**What to produce**
Identify, in the records below, every line where the string "right" appears, and copy each such line.

##### Study material #####

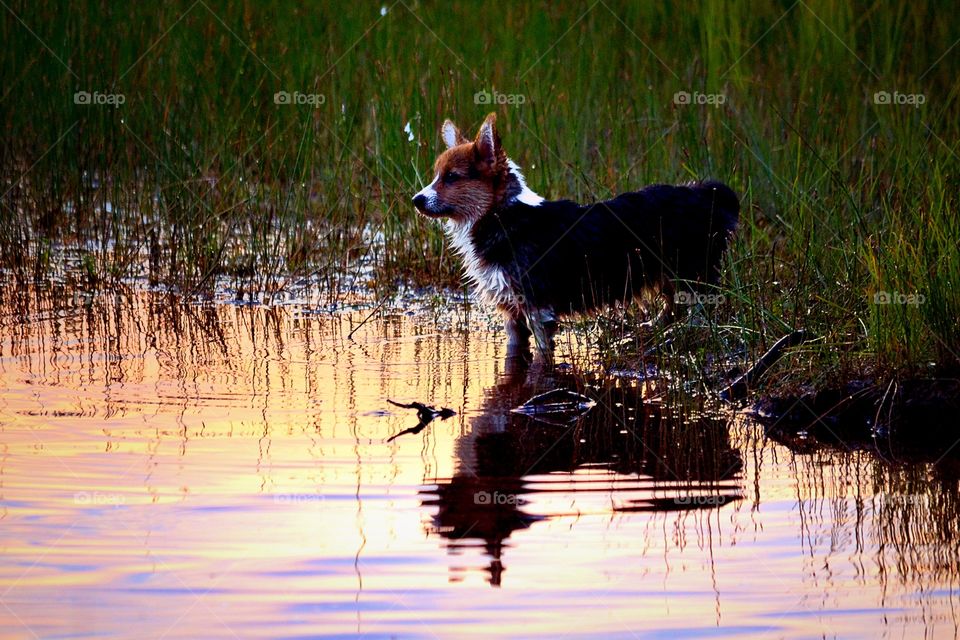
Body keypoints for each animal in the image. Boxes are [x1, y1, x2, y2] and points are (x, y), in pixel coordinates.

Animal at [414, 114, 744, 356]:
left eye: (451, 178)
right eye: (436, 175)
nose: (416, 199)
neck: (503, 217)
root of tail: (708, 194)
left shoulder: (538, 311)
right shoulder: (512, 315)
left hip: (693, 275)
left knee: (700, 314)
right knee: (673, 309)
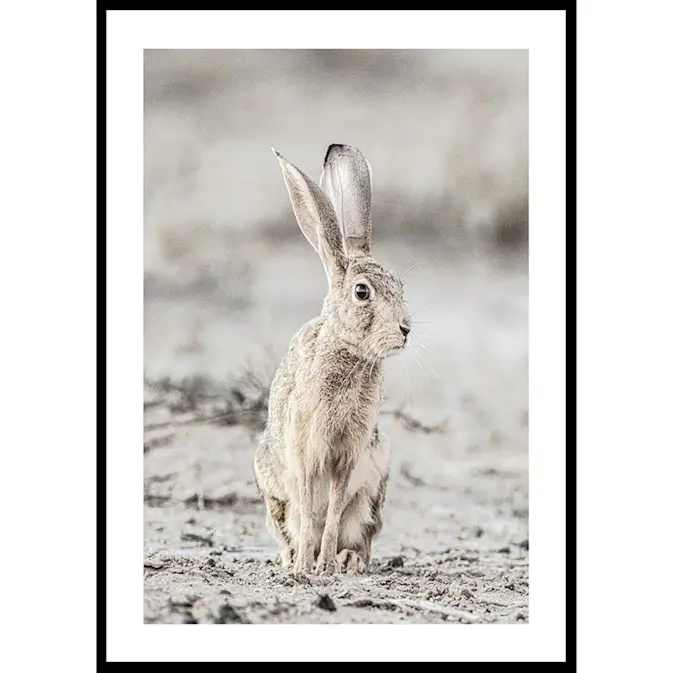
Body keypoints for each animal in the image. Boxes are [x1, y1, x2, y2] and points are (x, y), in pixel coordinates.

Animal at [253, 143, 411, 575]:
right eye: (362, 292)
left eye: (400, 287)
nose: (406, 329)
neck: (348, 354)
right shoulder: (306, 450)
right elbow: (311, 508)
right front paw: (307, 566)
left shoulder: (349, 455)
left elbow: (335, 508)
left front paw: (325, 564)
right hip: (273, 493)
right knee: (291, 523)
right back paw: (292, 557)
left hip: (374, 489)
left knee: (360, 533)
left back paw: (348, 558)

#####

**Response box**
right eye: (436, 175)
right shoulder: (512, 315)
right knee: (673, 309)
right eye: (362, 292)
right shoulder: (306, 450)
right elbow: (311, 508)
right front paw: (307, 566)
right hip: (273, 493)
right knee: (291, 523)
right back paw: (292, 557)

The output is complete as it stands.